[Listed entries]
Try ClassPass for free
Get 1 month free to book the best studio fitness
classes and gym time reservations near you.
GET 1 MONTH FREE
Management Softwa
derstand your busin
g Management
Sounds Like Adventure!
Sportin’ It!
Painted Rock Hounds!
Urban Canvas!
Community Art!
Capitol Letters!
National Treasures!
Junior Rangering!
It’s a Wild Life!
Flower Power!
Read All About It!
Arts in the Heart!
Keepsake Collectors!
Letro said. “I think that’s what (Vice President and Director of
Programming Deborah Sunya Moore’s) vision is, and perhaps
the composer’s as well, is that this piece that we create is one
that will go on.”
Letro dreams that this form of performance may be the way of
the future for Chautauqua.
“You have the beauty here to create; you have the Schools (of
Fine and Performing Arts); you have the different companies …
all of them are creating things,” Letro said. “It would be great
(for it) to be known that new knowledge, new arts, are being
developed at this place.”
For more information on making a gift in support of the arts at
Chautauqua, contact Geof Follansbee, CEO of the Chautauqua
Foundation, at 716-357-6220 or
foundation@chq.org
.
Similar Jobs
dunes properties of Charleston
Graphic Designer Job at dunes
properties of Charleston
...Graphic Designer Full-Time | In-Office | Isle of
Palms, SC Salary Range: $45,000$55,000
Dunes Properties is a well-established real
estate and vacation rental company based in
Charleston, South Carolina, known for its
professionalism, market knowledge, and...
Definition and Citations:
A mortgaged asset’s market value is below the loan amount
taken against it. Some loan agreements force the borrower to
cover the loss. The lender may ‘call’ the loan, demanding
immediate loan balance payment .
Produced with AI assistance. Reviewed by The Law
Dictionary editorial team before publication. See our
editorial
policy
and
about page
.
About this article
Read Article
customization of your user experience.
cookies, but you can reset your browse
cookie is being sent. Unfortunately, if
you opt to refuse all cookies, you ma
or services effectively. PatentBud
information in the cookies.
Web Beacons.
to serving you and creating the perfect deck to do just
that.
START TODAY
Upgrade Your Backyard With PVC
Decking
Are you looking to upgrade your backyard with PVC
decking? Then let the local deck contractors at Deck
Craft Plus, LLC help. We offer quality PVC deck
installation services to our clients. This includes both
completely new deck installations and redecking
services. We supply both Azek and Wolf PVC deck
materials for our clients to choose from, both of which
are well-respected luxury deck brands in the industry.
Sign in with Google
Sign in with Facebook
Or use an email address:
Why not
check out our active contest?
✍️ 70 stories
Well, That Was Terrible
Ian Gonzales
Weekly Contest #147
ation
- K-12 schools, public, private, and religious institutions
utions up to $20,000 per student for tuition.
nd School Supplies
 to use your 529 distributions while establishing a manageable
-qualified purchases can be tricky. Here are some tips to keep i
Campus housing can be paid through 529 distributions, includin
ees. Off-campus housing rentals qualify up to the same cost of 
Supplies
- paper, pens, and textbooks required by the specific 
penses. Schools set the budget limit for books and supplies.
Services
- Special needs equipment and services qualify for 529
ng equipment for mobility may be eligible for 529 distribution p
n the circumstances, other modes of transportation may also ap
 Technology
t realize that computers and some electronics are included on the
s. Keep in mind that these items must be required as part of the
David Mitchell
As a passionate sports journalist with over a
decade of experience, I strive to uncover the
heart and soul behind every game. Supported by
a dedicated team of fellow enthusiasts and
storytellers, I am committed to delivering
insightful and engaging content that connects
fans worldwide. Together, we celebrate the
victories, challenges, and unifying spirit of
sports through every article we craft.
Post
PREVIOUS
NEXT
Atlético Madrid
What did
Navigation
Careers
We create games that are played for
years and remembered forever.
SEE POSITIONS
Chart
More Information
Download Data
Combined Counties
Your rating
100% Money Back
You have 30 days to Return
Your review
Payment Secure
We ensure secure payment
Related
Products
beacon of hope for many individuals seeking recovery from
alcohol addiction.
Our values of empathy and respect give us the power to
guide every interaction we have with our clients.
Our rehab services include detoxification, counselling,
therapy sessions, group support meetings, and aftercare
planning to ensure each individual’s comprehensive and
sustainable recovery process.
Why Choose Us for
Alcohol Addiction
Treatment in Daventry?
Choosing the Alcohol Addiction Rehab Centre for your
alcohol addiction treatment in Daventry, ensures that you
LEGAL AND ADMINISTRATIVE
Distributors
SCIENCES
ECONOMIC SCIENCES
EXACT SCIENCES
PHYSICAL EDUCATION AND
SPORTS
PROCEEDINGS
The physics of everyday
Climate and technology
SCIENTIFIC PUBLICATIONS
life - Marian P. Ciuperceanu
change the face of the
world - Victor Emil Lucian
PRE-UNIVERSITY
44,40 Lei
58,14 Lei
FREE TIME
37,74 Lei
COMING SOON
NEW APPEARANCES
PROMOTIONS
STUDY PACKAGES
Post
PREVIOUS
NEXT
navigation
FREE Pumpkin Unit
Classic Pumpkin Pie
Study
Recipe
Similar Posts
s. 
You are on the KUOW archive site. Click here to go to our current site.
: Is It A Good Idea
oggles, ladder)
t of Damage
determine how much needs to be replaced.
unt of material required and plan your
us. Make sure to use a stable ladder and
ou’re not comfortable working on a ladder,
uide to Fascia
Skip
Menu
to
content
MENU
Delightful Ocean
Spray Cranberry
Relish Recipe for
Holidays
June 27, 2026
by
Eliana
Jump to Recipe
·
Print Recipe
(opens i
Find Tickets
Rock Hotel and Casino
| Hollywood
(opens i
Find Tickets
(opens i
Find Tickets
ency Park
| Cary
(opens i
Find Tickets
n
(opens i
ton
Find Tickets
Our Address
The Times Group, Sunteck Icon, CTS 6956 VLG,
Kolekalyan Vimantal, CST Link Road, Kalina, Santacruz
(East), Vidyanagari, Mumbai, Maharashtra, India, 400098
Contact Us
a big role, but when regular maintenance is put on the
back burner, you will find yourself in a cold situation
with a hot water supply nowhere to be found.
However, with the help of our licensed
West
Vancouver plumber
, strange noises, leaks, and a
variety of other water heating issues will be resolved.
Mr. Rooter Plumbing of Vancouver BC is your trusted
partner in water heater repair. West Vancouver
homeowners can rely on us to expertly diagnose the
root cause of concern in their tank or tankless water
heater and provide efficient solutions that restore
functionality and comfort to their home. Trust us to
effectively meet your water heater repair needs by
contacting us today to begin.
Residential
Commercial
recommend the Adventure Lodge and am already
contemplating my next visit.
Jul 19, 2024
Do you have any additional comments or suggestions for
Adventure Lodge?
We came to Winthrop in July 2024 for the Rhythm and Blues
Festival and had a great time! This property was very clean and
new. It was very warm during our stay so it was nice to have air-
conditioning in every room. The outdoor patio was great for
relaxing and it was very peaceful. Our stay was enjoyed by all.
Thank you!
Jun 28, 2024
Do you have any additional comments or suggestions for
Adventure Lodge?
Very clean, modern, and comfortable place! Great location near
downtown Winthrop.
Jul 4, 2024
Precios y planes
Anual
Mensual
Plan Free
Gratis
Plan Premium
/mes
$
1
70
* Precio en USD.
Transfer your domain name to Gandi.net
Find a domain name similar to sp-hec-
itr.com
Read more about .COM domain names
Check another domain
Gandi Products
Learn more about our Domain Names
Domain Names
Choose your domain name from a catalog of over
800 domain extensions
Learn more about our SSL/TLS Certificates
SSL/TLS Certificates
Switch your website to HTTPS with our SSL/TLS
[/Listed entries]
§ **Requirement**: Restate, word for word and with nothing added, the lines from the beginning of the records above through the line that contains "Junior Rangering!".

§ **Finished exercise**:
Try ClassPass for free
Get 1 month free to book the best studio fitness
classes and gym time reservations near you.
GET 1 MONTH FREE
Management Softwa
derstand your busin
g Management
Sounds Like Adventure!
Sportin’ It!
Painted Rock Hounds!
Urban Canvas!
Community Art!
Capitol Letters!
National Treasures!
Junior Rangering!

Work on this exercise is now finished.